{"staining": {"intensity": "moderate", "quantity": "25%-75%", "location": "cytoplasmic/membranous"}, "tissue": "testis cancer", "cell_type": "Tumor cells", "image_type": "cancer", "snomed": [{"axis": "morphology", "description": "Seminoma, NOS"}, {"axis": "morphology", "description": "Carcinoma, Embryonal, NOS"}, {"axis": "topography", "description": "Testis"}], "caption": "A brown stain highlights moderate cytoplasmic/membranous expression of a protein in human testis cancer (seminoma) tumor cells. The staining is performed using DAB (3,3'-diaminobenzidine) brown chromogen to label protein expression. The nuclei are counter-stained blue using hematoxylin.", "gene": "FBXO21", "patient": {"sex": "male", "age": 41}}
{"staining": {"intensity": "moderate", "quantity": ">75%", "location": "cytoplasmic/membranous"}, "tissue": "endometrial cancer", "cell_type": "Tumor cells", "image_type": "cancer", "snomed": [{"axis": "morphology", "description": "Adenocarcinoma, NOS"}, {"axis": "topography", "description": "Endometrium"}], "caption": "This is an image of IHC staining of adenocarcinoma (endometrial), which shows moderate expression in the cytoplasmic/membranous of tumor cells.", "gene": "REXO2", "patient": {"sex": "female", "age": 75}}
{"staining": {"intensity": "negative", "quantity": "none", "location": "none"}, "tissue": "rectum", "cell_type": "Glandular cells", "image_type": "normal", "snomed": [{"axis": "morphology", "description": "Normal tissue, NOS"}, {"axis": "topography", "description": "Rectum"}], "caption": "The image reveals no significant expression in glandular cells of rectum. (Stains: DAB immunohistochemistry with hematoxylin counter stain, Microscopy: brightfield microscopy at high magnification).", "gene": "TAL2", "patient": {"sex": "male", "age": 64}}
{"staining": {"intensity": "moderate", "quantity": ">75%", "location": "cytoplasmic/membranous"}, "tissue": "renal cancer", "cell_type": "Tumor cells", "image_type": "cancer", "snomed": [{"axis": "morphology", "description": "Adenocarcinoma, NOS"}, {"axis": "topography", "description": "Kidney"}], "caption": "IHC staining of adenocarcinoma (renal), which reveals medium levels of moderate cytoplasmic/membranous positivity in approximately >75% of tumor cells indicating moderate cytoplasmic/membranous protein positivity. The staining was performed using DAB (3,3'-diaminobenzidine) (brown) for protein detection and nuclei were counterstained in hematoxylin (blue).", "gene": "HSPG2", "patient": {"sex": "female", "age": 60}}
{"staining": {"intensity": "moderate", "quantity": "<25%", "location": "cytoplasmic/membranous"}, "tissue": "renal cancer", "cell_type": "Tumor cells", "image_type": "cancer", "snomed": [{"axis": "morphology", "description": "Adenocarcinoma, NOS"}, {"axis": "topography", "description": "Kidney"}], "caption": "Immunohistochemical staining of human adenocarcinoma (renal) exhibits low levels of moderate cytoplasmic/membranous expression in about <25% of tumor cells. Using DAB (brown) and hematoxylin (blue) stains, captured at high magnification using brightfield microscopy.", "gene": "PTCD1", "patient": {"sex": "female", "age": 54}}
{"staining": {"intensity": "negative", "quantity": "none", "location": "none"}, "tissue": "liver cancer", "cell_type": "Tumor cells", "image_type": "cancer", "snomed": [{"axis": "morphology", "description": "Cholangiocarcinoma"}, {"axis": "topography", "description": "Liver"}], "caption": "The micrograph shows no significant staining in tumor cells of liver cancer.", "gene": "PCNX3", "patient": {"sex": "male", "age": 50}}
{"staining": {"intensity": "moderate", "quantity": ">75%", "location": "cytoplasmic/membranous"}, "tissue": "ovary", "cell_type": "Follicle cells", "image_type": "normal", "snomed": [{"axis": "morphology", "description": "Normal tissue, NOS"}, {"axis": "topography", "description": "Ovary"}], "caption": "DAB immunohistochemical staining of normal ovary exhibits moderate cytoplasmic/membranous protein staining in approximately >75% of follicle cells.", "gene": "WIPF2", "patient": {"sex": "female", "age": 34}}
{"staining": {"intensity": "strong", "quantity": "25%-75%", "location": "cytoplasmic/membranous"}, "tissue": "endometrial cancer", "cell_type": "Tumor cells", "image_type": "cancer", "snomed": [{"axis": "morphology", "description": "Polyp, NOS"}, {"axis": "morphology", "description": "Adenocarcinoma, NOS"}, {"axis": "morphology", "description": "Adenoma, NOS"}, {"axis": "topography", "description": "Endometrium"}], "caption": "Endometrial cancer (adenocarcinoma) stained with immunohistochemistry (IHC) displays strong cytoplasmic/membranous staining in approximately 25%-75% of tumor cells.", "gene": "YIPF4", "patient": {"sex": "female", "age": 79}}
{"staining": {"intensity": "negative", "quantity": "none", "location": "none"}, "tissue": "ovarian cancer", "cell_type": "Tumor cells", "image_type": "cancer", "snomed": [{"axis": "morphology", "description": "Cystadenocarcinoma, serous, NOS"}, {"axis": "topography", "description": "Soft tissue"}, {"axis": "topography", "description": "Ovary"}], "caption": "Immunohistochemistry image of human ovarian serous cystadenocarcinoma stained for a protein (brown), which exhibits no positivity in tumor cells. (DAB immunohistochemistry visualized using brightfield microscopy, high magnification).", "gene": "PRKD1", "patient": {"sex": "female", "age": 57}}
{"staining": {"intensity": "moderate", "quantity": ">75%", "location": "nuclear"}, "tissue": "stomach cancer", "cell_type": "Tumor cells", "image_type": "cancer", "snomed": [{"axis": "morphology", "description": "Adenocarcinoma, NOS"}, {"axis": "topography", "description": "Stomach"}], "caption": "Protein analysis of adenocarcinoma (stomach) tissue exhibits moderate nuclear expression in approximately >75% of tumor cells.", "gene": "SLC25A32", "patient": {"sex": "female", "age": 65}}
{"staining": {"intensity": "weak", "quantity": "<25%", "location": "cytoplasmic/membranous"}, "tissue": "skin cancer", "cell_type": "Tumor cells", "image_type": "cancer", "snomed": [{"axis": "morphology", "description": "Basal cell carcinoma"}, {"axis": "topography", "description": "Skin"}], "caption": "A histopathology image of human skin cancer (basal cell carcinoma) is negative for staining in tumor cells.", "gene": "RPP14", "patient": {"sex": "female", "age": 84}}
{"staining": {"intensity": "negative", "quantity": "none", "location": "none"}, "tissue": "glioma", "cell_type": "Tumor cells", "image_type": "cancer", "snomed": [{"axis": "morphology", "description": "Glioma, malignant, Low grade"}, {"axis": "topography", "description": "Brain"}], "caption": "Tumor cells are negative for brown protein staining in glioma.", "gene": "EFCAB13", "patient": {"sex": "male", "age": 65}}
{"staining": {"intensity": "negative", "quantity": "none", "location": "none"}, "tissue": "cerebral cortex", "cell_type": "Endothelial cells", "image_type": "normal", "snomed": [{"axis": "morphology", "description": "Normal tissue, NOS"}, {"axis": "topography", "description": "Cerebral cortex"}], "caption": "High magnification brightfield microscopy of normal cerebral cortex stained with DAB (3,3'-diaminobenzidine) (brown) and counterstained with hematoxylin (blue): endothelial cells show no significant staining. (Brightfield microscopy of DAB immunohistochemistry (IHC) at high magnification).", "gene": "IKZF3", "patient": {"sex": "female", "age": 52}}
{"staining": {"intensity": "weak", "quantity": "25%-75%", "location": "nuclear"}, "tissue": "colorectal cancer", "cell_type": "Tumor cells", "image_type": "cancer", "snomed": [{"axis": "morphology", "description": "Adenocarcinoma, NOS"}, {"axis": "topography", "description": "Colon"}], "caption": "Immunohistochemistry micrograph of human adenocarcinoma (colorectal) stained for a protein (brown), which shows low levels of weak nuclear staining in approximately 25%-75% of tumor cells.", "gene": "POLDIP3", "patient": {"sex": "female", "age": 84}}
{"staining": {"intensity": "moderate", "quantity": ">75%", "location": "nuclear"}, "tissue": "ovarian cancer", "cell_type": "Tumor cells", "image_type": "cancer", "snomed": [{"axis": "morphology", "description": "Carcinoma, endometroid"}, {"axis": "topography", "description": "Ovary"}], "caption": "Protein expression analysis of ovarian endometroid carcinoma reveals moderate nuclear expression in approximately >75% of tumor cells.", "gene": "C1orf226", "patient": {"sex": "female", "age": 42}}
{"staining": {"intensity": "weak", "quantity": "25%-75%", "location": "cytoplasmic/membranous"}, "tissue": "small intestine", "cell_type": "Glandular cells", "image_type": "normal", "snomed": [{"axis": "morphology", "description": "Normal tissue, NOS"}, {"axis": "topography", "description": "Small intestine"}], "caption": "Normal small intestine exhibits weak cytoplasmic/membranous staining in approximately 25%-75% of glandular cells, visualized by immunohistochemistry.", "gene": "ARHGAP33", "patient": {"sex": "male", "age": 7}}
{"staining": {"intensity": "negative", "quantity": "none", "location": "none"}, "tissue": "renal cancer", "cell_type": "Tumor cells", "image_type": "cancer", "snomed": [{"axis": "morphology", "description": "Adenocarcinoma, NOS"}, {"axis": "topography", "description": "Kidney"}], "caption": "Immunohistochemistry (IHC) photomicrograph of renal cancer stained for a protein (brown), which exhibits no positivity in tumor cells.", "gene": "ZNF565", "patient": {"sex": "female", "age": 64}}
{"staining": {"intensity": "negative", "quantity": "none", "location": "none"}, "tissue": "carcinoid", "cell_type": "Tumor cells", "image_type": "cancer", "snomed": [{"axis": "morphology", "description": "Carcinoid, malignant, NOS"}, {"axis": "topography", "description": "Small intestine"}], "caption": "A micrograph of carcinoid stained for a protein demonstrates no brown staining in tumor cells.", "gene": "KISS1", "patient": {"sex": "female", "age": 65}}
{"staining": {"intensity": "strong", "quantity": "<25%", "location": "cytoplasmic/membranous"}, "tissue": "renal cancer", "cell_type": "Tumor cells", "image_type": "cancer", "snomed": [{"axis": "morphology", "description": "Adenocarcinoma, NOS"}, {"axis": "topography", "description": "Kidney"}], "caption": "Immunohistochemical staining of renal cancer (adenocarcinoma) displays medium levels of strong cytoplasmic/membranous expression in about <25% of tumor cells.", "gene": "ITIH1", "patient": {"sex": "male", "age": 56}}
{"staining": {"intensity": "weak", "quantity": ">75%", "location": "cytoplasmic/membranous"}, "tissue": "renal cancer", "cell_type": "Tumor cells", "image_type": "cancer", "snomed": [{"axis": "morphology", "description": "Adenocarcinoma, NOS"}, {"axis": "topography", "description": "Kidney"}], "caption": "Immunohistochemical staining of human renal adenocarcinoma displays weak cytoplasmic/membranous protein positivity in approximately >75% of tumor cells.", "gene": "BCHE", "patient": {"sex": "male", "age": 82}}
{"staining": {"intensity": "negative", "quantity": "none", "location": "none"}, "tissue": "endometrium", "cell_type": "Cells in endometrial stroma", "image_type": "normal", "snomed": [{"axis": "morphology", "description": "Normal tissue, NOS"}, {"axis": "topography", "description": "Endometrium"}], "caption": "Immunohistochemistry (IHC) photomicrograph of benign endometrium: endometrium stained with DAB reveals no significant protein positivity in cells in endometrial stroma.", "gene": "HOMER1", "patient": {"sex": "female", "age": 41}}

----

PROBLEM STATEMENT → Begin at the top of the listing above and set down each line exactly. Stop after the line that contains "is an image".

WRITTEN SOLUTION →
{"staining": {"intensity": "moderate", "quantity": "25%-75%", "location": "cytoplasmic/membranous"}, "tissue": "testis cancer", "cell_type": "Tumor cells", "image_type": "cancer", "snomed": [{"axis": "morphology", "description": "Seminoma, NOS"}, {"axis": "morphology", "description": "Carcinoma, Embryonal, NOS"}, {"axis": "topography", "description": "Testis"}], "caption": "A brown stain highlights moderate cytoplasmic/membranous expression of a protein in human testis cancer (seminoma) tumor cells. The staining is performed using DAB (3,3'-diaminobenzidine) brown chromogen to label protein expression. The nuclei are counter-stained blue using hematoxylin.", "gene": "FBXO21", "patient": {"sex": "male", "age": 41}}
{"staining": {"intensity": "moderate", "quantity": ">75%", "location": "cytoplasmic/membranous"}, "tissue": "endometrial cancer", "cell_type": "Tumor cells", "image_type": "cancer", "snomed": [{"axis": "morphology", "description": "Adenocarcinoma, NOS"}, {"axis": "topography", "description": "Endometrium"}], "caption": "This is an image of IHC staining of adenocarcinoma (endometrial), which shows moderate expression in the cytoplasmic/membranous of tumor cells.", "gene": "REXO2", "patient": {"sex": "female", "age": 75}}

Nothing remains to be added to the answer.